- [TASK BRIEF] Below are some records; copy each line in them that contains "Debt".

[Opening DATA PROVIDED section]

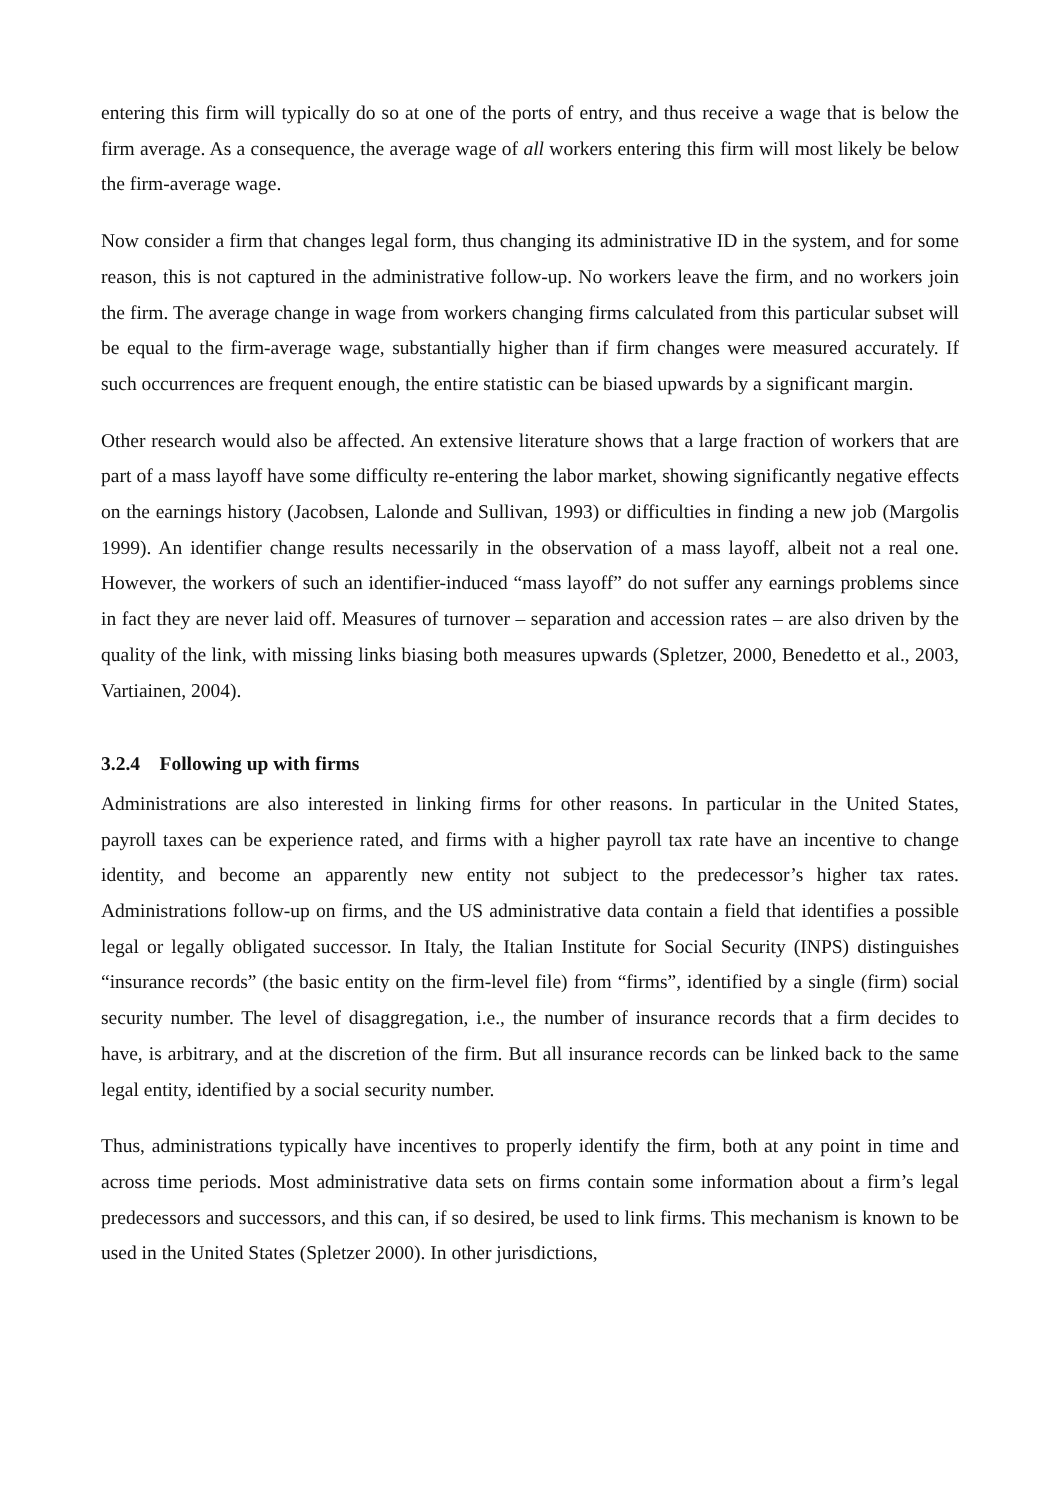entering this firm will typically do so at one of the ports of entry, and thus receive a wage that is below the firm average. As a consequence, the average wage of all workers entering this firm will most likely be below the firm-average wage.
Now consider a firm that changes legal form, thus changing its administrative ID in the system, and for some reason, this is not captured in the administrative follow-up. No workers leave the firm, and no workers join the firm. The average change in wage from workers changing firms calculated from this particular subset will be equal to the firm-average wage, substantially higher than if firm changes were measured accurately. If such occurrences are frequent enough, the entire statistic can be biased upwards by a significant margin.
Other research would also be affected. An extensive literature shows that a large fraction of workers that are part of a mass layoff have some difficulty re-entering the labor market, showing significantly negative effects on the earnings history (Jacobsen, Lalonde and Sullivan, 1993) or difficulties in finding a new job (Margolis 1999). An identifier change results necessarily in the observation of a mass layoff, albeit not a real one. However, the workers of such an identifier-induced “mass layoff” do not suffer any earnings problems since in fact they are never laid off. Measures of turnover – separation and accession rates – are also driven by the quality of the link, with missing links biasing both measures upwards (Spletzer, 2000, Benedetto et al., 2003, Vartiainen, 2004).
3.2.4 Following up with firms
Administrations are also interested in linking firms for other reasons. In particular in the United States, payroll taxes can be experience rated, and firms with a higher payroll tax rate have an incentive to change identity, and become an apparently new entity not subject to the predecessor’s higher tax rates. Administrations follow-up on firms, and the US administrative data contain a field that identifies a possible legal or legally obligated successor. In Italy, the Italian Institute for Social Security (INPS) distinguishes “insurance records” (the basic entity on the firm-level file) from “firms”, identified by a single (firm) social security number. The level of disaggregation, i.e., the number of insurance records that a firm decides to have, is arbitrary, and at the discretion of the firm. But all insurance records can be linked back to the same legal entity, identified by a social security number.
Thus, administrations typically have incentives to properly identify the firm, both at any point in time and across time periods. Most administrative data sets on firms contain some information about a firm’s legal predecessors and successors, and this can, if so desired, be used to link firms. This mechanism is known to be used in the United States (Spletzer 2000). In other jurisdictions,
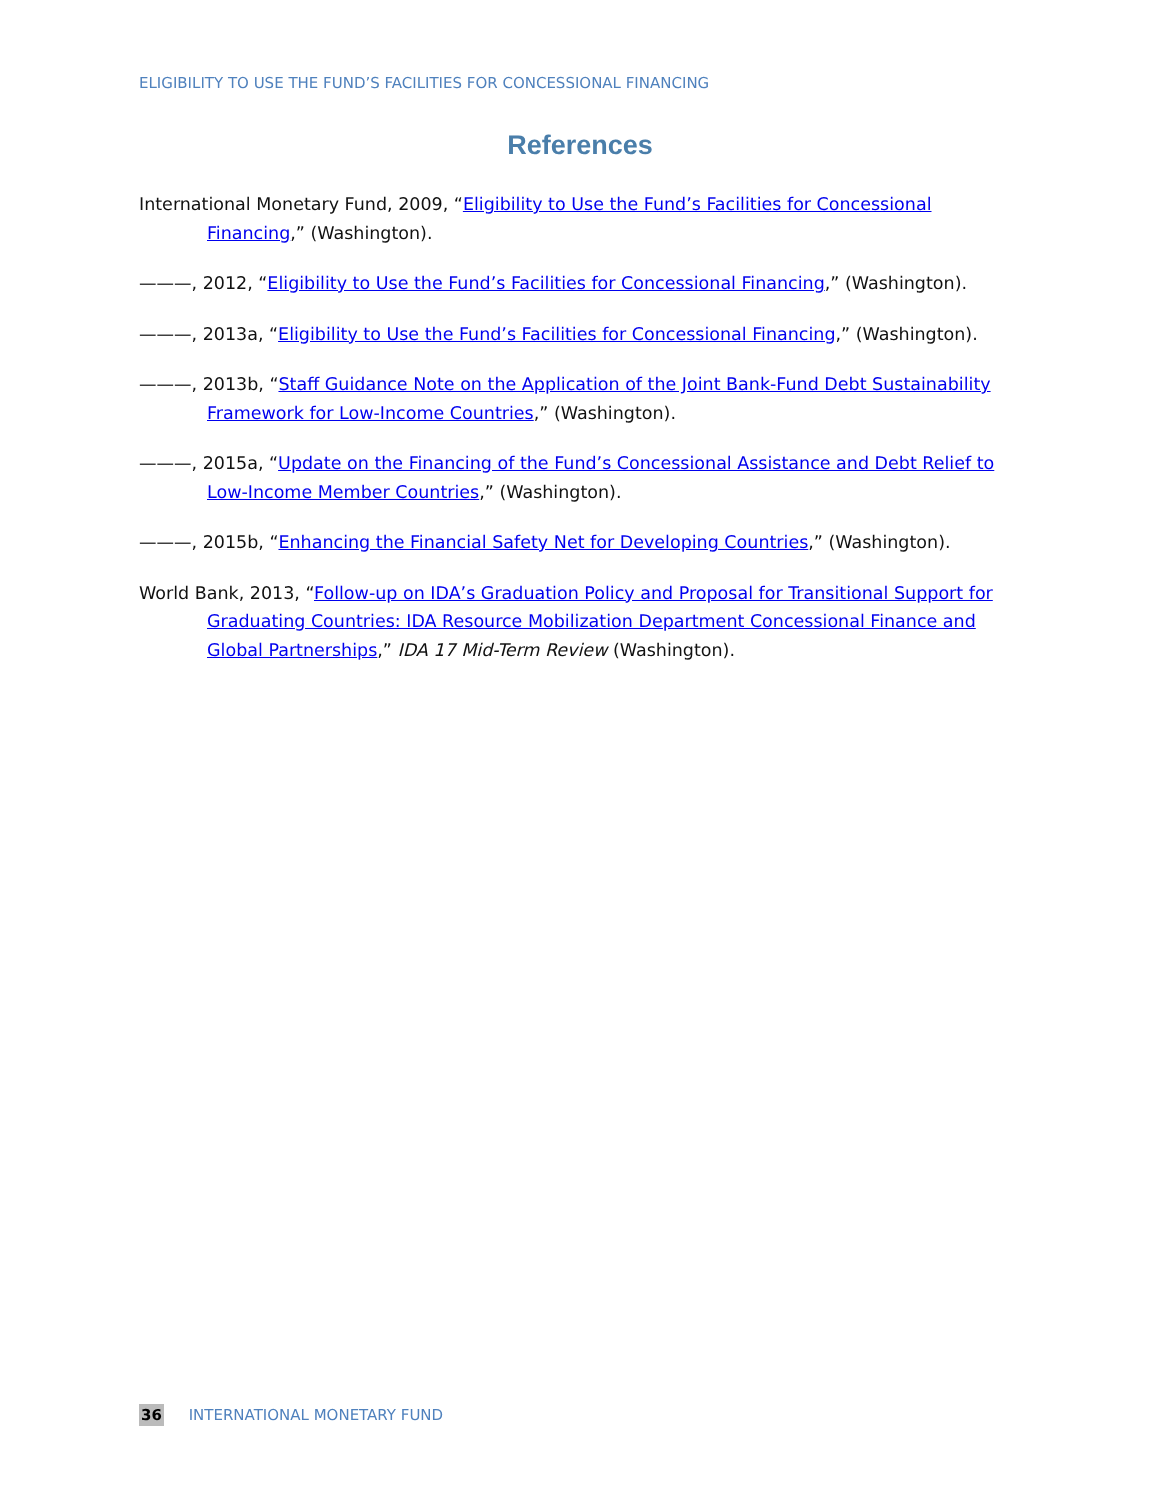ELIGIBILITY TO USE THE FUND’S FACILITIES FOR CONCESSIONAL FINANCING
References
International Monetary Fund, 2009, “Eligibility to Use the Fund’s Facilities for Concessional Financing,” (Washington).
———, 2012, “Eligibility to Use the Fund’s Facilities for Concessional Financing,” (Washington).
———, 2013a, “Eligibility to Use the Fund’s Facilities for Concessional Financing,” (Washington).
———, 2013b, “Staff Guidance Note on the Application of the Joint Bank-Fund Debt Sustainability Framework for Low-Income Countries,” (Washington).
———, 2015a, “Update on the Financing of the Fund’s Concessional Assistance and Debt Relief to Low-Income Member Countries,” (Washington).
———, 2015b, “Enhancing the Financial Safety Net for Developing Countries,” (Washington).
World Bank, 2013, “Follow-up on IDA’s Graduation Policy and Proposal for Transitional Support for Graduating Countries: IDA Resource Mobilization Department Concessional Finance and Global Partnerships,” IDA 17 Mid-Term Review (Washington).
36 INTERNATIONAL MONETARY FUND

[Closing DATA PROVIDED section]

- [SOLUTION TO THIS TASK]
———, 2013b, “Staff Guidance Note on the Application of the Joint Bank-Fund Debt Sustainability Framework for Low-Income Countries,” (Washington).
———, 2015a, “Update on the Financing of the Fund’s Concessional Assistance and Debt Relief to Low-Income Member Countries,” (Washington).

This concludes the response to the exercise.